→ **Data extracts**:

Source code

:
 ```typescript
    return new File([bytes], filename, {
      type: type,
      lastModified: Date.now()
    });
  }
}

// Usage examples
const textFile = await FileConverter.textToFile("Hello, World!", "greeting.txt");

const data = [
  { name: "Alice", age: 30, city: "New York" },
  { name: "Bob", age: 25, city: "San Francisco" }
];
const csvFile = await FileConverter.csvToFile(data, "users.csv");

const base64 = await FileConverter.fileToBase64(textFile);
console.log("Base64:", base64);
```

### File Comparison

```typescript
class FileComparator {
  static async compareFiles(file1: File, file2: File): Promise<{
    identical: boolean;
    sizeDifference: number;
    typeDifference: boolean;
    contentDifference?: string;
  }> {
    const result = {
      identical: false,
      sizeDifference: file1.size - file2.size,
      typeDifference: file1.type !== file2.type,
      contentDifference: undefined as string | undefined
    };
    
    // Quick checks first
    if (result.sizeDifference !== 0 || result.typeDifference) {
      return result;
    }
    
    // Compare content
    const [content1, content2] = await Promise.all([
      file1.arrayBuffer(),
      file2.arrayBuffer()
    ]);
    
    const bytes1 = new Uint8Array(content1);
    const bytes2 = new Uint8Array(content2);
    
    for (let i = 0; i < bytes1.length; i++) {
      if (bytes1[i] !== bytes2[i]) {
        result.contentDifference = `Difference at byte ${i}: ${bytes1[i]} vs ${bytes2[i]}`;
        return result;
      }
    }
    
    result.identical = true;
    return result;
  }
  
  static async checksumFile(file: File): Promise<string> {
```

→ **Problem**: Counting only lines that hold "FileConverter", state how many appear in the records, and give nothing but the number.

→ **Your solution**: 3